Otelin tam inşa tarihi hakkında bilgimiz olmadığı için net bir zaman veremiyoruz fakat en erken rıhtımın bitiş tarihi olan 1875 ile kartpostallardan da anlaşılacağı gibi en geç 1900 arası bir zaman dilimi vermemiz doğru olabilir. Otelin oturduğu parsel kordondaki diğer yapıların parselleri gibi dikdörtgen 1. ve 2. Kordona bakan cephesi dardı. Bunun sebebi ise buradaki arazilerin değerinden kaynaklı sıkışık parsellerin kullanımıydı. Otel yan geçitli olarak inşa edilmişti. Birinci Kordona bakan cephesinin alt katında bir posta bürosu bulunmaktaydı. Otelin parselinden dolayı otelin odaları dar ve konforsuzdu. Ayrıca yine konumundan dolayı odalar ve koridorlar az ışık almaktaydı. Bunu da çatıdan açılan fenerlerde ve bazen de yan duvarlardan açılan pencerelerle çözüme ulaştırmaya çalışmışlardı. İnşa malzemesi geleneksel olarak içi kagir ve yığma taş olarak inşa edilmiş birinci kordona bakan cephesinde ise sıva ve kesme taşlar kullanılmıştı. Bu kesme taşlar bazı yerlerde mermerdi.

Cephe düzeni genel olarak Kordondaki diğer oteller gibi simetrik pencereler ve kapılar şeklinde inşa edilmiş, kat ise zemin kat üzerine batar kat üzerine iki kat en üstte çatı katı ve terası görülmektedir. 2. Kordona bakan zemin katında ise bir dükkan bulunmaktaydı. Otelin zemin katı Kordondaki diğer otellerinde genel özelliği olarak dışa açık şekilde inşa edilmişti.

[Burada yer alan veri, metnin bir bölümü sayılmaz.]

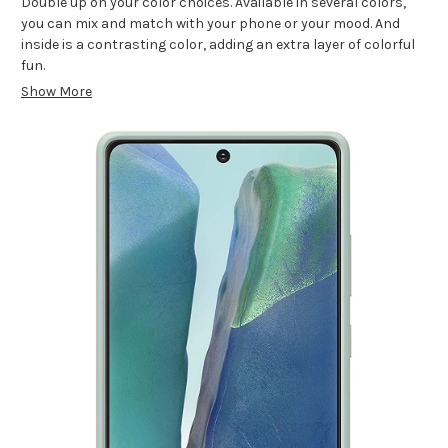
Double up on your color choices. Available in several colors,
you can mix and match with your phone or your mood. And
inside is a contrasting color, adding an extra layer of colorful
fun.
Show More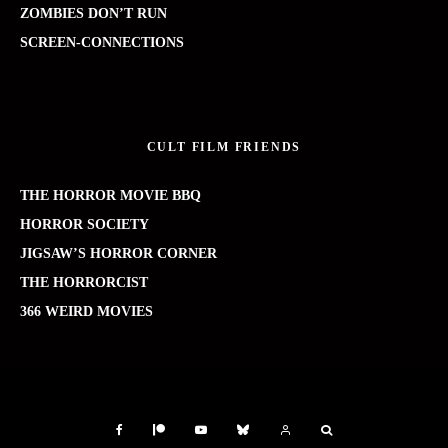
ZOMBIES DON’T RUN
SCREEN-CONNECTIONS
CULT FILM FRIENDS
THE HORROR MOVIE BBQ
HORROR SOCIETY
JIGSAW’S HORROR CORNER
THE HORRORCIST
366 WEIRD MOVIES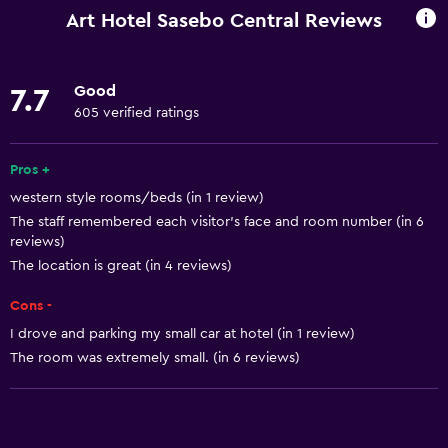
Internet
Art Hotel Sasebo Central Reviews
Linens
Towels
Good
7.7
Fire extinguisher
605 verified ratings
Free toiletries
Shampoo
Pros +
western style rooms/beds (in 1 review)
Smoke alarms
The staff remembered each visitor's face and room number (in 6
Heating
reviews)
Adapter
The location is great (in 4 reviews)
Body soap
Cons -
Air-conditioned
I drove and parking my small car at hotel (in 1 review)
The room was extremely small. (in 6 reviews)
Pajamas
Trash cans
Conditioner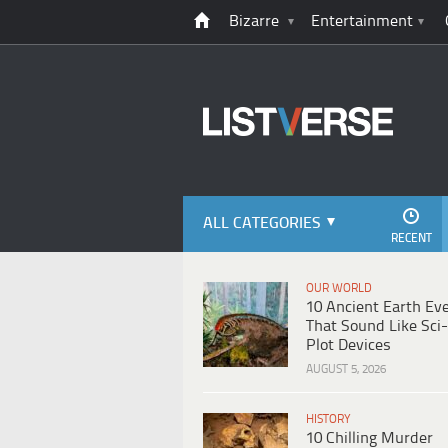
Bizarre
Entertainment
ALL CATEGORIES
RECENT
OUR WORLD
10 Ancient Earth Ev
That Sound Like Sci-
Plot Devices
AUGUST 5, 2026
HISTORY
10 Chilling Murder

Otelin cephesindeki ayrıntılara baktığımızda zemin katta ortadaki büyük olmak üzere üç adet mermer kemerli portal görülmektedir. Bunların sağında ve solunda olan iki küçük portal kemeri üzerinde yuvarlak aydınlatma pencereleri dikkat çeker. İkinci katta pencereler dikdörtgen sövelidir ve dört adettir. Burada cephe boyunca uzanan balkon görülmektedir. Balkonu taşıyan konsollar özellikle ortadaki konsol çok özel bir plastik eseri içinde barındırır. Üçüncü katta ise Fransız balkonlu dört adet dikdörtgen söveli pencere görülür. En üstte ise otelin büyük puntolarla yazılı ismi bulunur. Katlar ise silmelerle birbirinden ayrılmaktaydı. Çatı katında ise teras ve en üstte cihannüma denilen kule şekilli camlı oda görülmektedir. Otelin kuzey yanında bir kafe güney yanında ise Egypte Otel bulunmaktaydı. 1922 yangınından sağ çıkamayan yapının kısmen ön yüzü kalmıştı. Şu anda yapı büyük bir ölçüde orjinalliğini kaybetse de zemin ve birinci katının 1. Kordona bakan yüzünü korumaktadır. Arka kısmına ise çok katlı bir bina inşa edilmiştir. Orijinal kalan bölümünde ise şu anda bir kafe bulunur. Otelin küçük bir kısmı günümüze gelse de yapının zamanında konumundan dolayı da çok önemli bir otel olduğu anlaşılmaktadır. Bu gün yapıyı görmek isterseniz Pasaport iskelesinin karşısındaki binanın balkonunun altlığındaki şeytan masklarından onu tanıyabilirsiniz.